Pay for legislators in Idaho actually is on the low end among the states, at $16,116 a year, though there are some quite a bit lower. That compares to $41,280 a year in Washington, and at the top end, $116,098 in California. Montana, on the other hand, pays just $82.67 per legislative day, which means lawmakers are paid only when they're in session, and their sessions are every other year. Utah pays $130 a day, with sessions limited to 45 days, so that's just $5,850 a year.
But the operations of state legislatures are so different that it's sometimes hard to compare them. The National Conference of State Legislatures divides states into three groups: Full-time legislatures, where lawmakers spend 80 percent or more of their time on lawmaking and really can't hold another job (like California); hybrids, like Washington, where legislators work two-thirds time but still have other income sources; and citizen legislatures, where lawmakers work half-time and have other jobs - like Idaho. In that bottom third, Idaho's legislative pay is very close to the average of $15,984.
"Idaho is right there - they're getting paid the average salary," said Morgan Cullen, an analyst with NCSL who studies legislative pay. "The pay shouldn't be the reason that somebody serves in the legislature. But at the same time, you don't want pay to be the reason that somebody can't serve in the legislature. So it's trying to just find a compensation level that allows all citizens from a particular state the opportunity to run for public office." He noted, "If the legislative salary is so low that it's only wealthy people or retired people that are able to serve, that doesn't necessarily reflect the population as a whole."

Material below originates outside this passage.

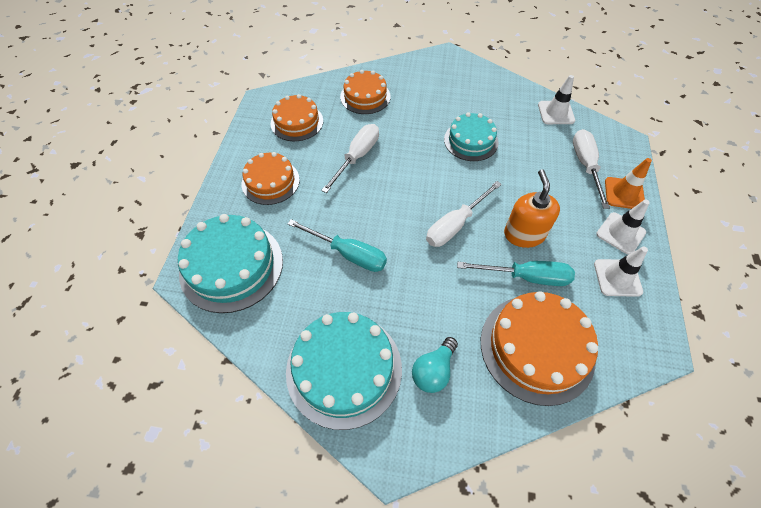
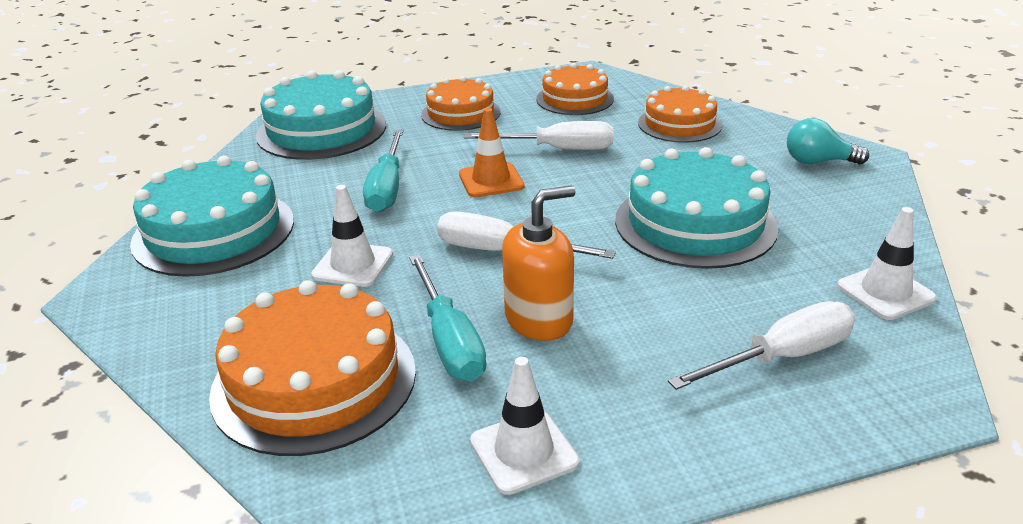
camera: 65 degrees right, 25 degrees down
turquoise light bulb [412,337,458,393] -> turquoise light bulb moved to [787,118,869,164]
turquoise cake [444,112,499,161] -> turquoise cake [615,147,779,269], size x1.58
white traffic cone [596,200,650,255] -> white traffic cone moved to [311,185,393,287]
orange traffic cone [605,158,652,209] -> orange traffic cone moved to [459,108,524,197]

Pay increases, like the one Idaho lawmakers are now considering rejecting, are a tough proposition for legislatures, Cullen said. A few states, Florida, Massachusetts and Illinois, have their legislative salaries tied to a cost-of-living index, so they go up automatically. Other states, like Idaho, have a commission to set salaries; some leave the decision entirely up to lawmakers themselves. "It's always difficult politically to increase your own salary," Cullen said. "It's tough to do in most states."